### PARTS OF THE EXERCISE
(a) According to the WAAM wall passage, what was the substrate that the wall was built on made of?
(b) Continue the WAAM wall passage, starting after its final sentence.

A wall of WAAM built material was manufactured through Cold Metal Transfer (CMT), using ER100S-1 welding wire as the feedstock, creating a wall approximately 24 mm thick. The manufacturing process included utilising a programmed robotic arm, a CMT power source, and a torch. Within the system, shielding gas and wire were supplied throughout. The manufacturing parameters and chemical composition of the ER100S-1 wire used can be seen in

Table 1. Manufacturing parameters of CMT of WAAM.

Manufacturing Parameters for CMT of WAAM
Shielding Gas	AR + 20% CO2
Gas Flow Rate	15 L/min
Robot Travelling Speed	7.33 mm/s
Wire Diameter	1.2 mm
Wire Feed Speed	7.5 m/min
Dwell Time	120 s

and

Table 2. Chemical Composition of ER100S-1 WAAM Wire.

Chemical Composition of ER100S-1 WAAM Wire (wt.%)
	C	Mn	Cr	Si	Ni	Mo
ER100S-1	0.08	1.70	0.20	0.60	1.50	0.5

, respectively. A previous study by Ermakova et al. conducted a microstructural and mechanical investigation into the properties of ER100S-1 material and can provide more insight into the material [20]. The building strategy employed was an oscillation method aimed at reducing the presence of columnar grains. The wall was constructed onto a substrate of EN10025 rolled structural steel. The substrate was clamped to the bench via eight clamps. This was performed to reduce the distortion within the build plate during the high temperatures experienced in manufacturing. Once the wall reached ambient temperature, the clamps were removed, and the wall was detached from the substrate. Electro Discharge Machining (EDM) was used to extract two notched Compat Tension, C(T), specimens from the wall. The orientation of the crack path is vertical, i.e., the crack path is perpendicular to the AM layer, with one specimen coming from the top of the wall and the other coming from the bottom. The C(T) specimens were designed to the ASTM E647 standard with the following dimensions: width, W = 50 mm; height, H = 60 mm; total thickness, B = 16 mm, and initial crack length, a₀ = 17 mm. Clip gauge knife edges were also machined on the specimens as per the ASTM 1820 standard for conducting fatigue crack growth tests.

### DATA EXTRACTS
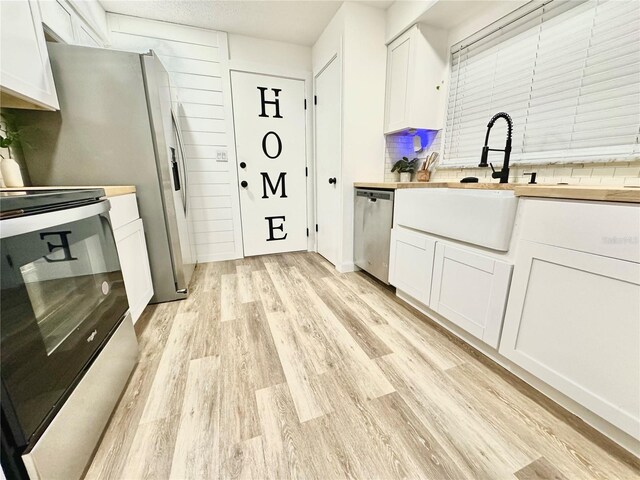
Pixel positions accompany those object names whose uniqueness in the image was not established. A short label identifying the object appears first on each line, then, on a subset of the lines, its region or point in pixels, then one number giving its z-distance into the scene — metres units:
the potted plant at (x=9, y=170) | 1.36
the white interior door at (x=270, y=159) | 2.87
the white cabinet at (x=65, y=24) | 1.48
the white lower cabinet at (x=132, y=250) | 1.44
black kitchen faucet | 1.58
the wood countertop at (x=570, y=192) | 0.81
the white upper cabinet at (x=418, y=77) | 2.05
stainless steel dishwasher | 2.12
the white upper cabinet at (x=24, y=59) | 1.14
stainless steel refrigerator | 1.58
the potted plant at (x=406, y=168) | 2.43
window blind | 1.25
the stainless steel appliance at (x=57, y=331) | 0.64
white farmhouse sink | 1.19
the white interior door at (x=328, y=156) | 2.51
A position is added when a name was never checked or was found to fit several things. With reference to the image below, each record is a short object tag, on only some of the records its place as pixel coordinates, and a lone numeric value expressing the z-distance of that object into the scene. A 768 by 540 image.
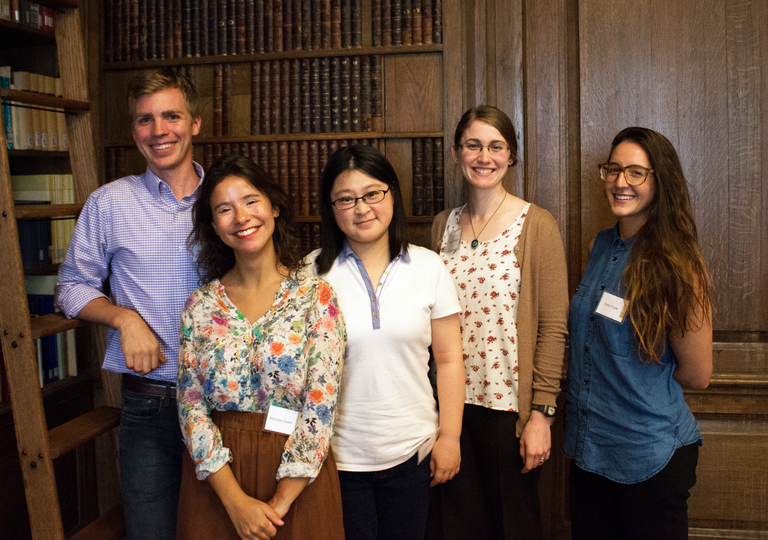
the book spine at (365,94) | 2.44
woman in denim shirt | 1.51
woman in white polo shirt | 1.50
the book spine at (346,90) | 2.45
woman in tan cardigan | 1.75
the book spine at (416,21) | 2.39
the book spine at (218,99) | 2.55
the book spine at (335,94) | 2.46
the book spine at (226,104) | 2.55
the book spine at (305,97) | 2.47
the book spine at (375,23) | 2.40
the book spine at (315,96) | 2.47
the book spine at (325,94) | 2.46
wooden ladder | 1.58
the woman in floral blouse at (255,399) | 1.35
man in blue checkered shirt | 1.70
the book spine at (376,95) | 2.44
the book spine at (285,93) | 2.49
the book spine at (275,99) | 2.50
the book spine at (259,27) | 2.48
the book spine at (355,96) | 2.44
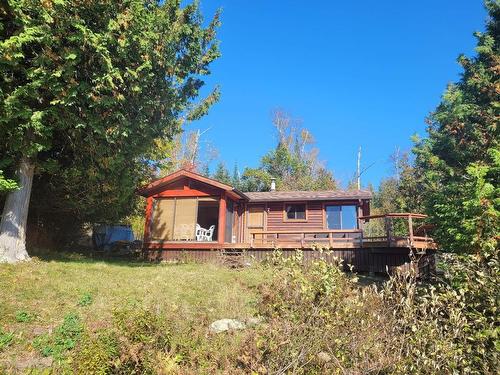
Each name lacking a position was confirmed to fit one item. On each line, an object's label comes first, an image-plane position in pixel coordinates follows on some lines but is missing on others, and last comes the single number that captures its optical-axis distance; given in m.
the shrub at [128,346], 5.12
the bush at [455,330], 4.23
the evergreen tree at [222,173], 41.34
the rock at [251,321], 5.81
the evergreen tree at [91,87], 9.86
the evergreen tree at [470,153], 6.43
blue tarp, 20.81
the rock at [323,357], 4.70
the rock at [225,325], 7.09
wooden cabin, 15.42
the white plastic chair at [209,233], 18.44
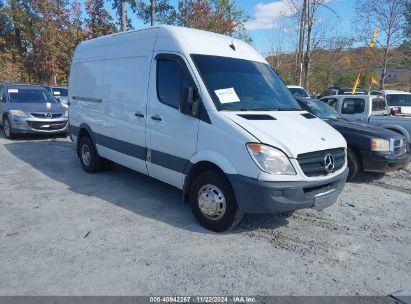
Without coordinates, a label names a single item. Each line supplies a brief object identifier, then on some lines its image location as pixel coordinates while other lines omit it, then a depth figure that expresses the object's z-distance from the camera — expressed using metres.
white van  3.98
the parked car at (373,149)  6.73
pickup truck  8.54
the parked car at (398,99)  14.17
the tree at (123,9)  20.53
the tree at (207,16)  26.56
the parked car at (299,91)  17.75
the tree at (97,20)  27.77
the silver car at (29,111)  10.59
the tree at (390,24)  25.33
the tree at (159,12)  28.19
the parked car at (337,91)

### TASK RESPONSES
(a) EN10025 rolled structural steel.

(b)
2.2. Surface Treatment

One C(T) specimen was subjected to high-pressure rolling. The rolling parameters used were derived from the Finite Element Analysis conducted by Pi et al. [21]. As a result, a 20 mm wide high-strength steel roller with a 50 mm diameter was used. The rolling was applied from the crack tip of the first C(T) specimen for a total distance of 8 mm at a radial rate of 100 mm/s at an 80 kN load. The specimen was clamped to the bench via three clamps, a roller was attached to a movable rig, and a laser tag was used for alignment. The adoption of 8 mm was based on Pi et al. [21] as their study demonstrated that it resulted in the optimal residual stress pattern. The rolling was performed sequentially on both free surfaces. This method developed an area with approximate dimensions of 20 × 8 mm² for the rolled surface ahead of the specimen’s V-notch.

The other C(T) specimen was surface treated through a laser shock peening method for the same area of 20 × 8 mm² around the machined V-notch tip, applied on both sides of the specimen so that it could be comparable to the rolled specimen. The laser parameters used for this were a spot size of 3 mm², an energy level of 8.1, a power density of J = 5 GW/cm², and a pulse duration of 18 ns. Three layers were applied, thus ensuring 300% coverage. More information about the surface treatment processes can be found in [19].

2.3. Fatigue Cracking

Both C(T) specimens showed fatigue cracking of 3 mm from the machined V-notch tip through an applied cyclic tensile load, as shown in Figure 1. This was followed on from the distribution of residual stress analysis work carried out by Ermakova et al. [19] looking at the impact of fatigue on the material and evaluating how the surface treatments affect this distribution. The fatigue testing was implemented via constant amplitude loading, with R = 0.1 and a maximum load of 18 kN on an Instron 8800 servo-hydraulic system. High-resolution cameras were mounted on both sides of the specimens to monitor the crack growth and terminate the test at the desired crack length.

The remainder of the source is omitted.